Als Grundeigenschaft stellt er die Armut fest: Die LTI ist bettelarm in Form und Inhalt. Sie deklamiert, agitiert, schleudert die meist kurzen Sätze hinaus, ist hart und demagogisch. Der geschriebene und gesprochene Stil unterscheidet sich nicht. Und dann die großsprecherische, maßlose Prahlerei und Übertreibung. »Das Dritte Reich spricht mit einer schrecklichen Einheitlichkeit aus der maßlosen Prahlerei seiner Prunkbauten und aus ihren Trümmern, aus dem Typ der Soldaten, der SA- und SS-Männer, die es als Idealgestalten auf immer anderen und immer gleichen Plakaten fixierte, aus seinen Autobahnen und Massengräbern.« (16)

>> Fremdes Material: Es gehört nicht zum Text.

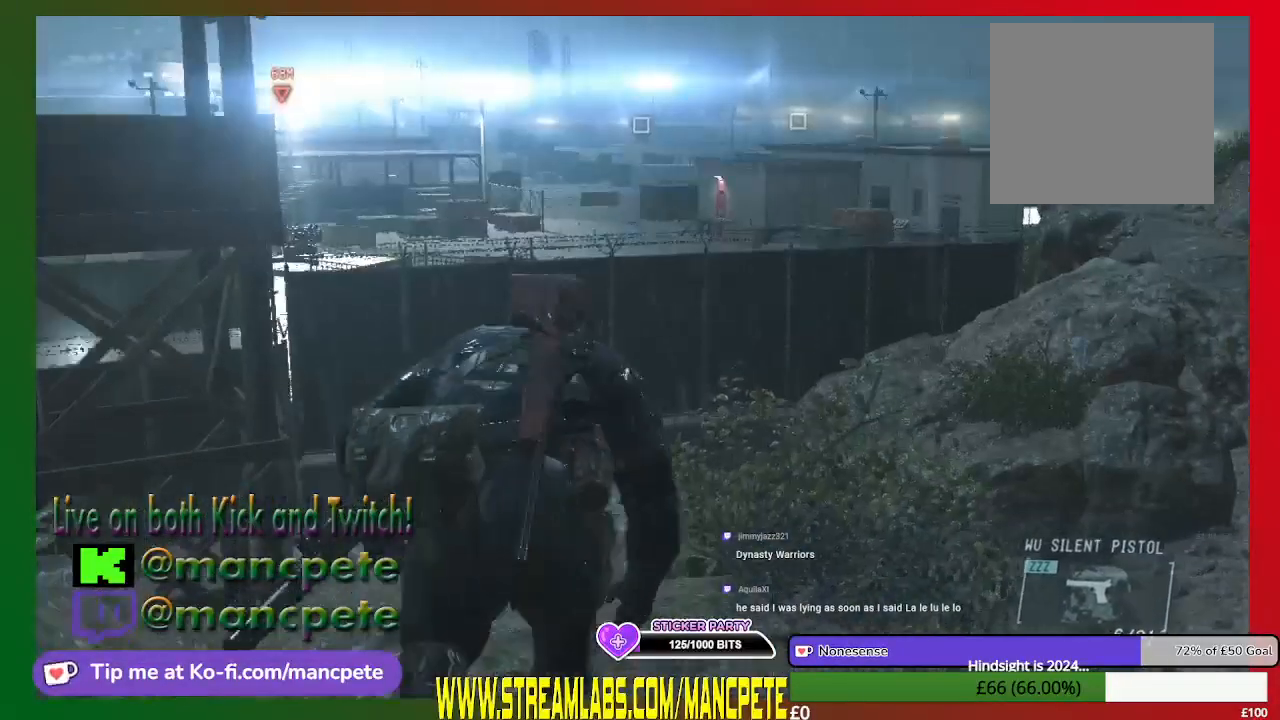
{"buttons": [], "left_stick": "up-right", "right_stick": "right", "events": [[167, "right_stick", "center"], [433, "left_stick", "up-right"], [467, "right_stick", "right"]]}
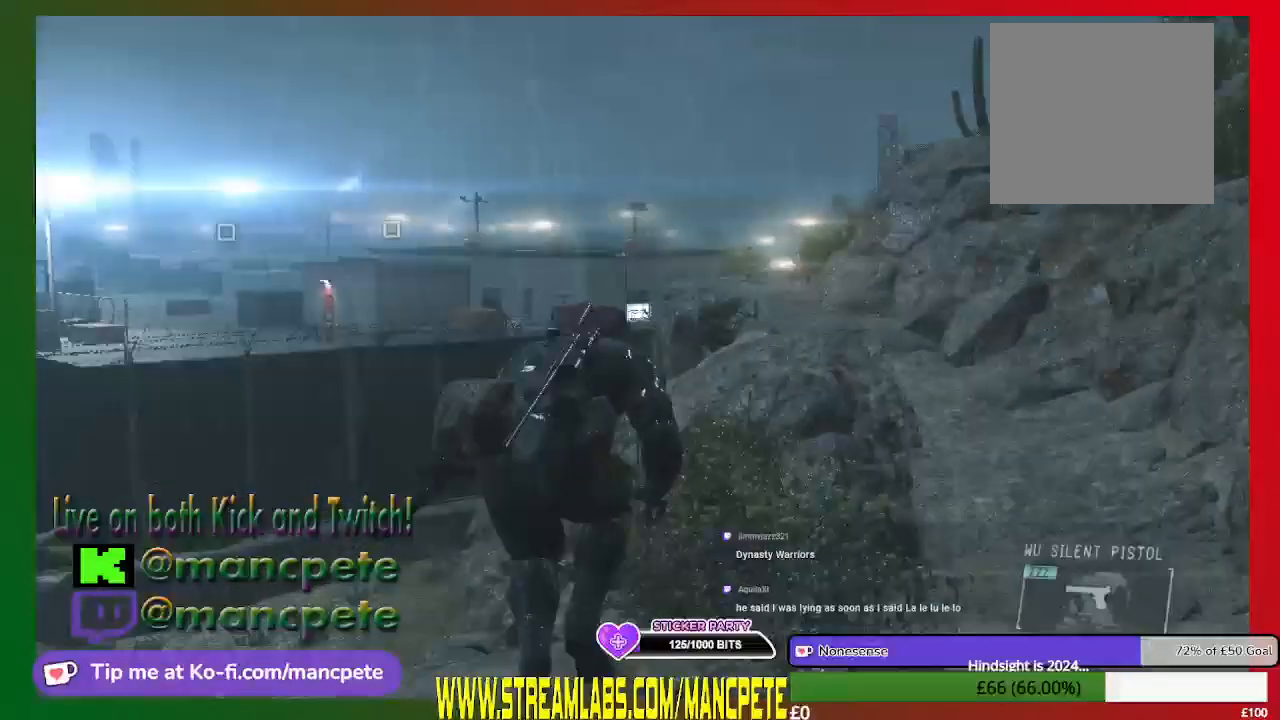
{"buttons": [], "left_stick": "up", "right_stick": "center", "events": [[67, "right_stick", "center"], [467, "left_stick", "up"]]}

Der Prahlerei der Prunkbauten und Aufmärsche entsprechen beispielsweise die Steigerungsform der Adjektive, auch der inflationäre Gebrauch mancher Wörter wie »Stolz«, »Treue« und »Ehre«. Mit den Kriegsjahren steigert sich auch der Gebrauch des Wortes »Held«, »heldenhaft« usw. »Ein anständiges, echtes Heldentum hat der Nazismus offiziell überhaupt nicht gekannt; sein ›Heldentum‹ war immer prahlerisch und gekettet an das Dekorative.« Für Klemperer trifft der Begriff Heldentum eher auf die KZ-Häftlinge zu, die Widerstand geleistet hatten – und »die paar arischen Ehefrauen, die jedem Druck, sich von ihrem Mann zu trennen, standgehalten hatten. Wie hat der Alltag dieser Frauen ausgesehen! Welche Beschimpfungen, Drohungen, Schläge, Bespuckungen haben sie erlitten, welche Entbehrungen, wenn sie die normale Knappheit ihrer Lebensmittelkarten mit ihren Männern teilten … Welchen Lebenswillen mussten sie aufbringen, wenn sie krank lagen von all der Schmach und qualvollen Jämmerlichkeit, wenn die vielen Selbstmorde in ihrer Umgebung verlockend auf die ewige Ruhe vor der Gestapo hinwiesen! Sie wussten, ihr Tod werde den Mann unweigerlich hinter sich herzerren, denn der jüdische Ehegatte wurde von der noch warmen Leiche der arischen Frau weg ins mörderische Exil transportiert.« (12 f) So widmet er die LTI seiner Frau Eva: »Du weißt, … an wen ich denke, wenn ich vor meinen Hörern über Heroismus spreche.«
Manche Wörter, die sich ständig und überall wiederholt wurden, beispielsweise »Volk« und sein Gegensatz »Volksfeind« oder »artfremd«, nennt Klemperer »Pfeilerwörter«. Durch ihren millionenfachen Gebrauch taten sie ihre Wirkung, wurden mechanisch übernommen und drangen in alle Bereiche des Lebens ein.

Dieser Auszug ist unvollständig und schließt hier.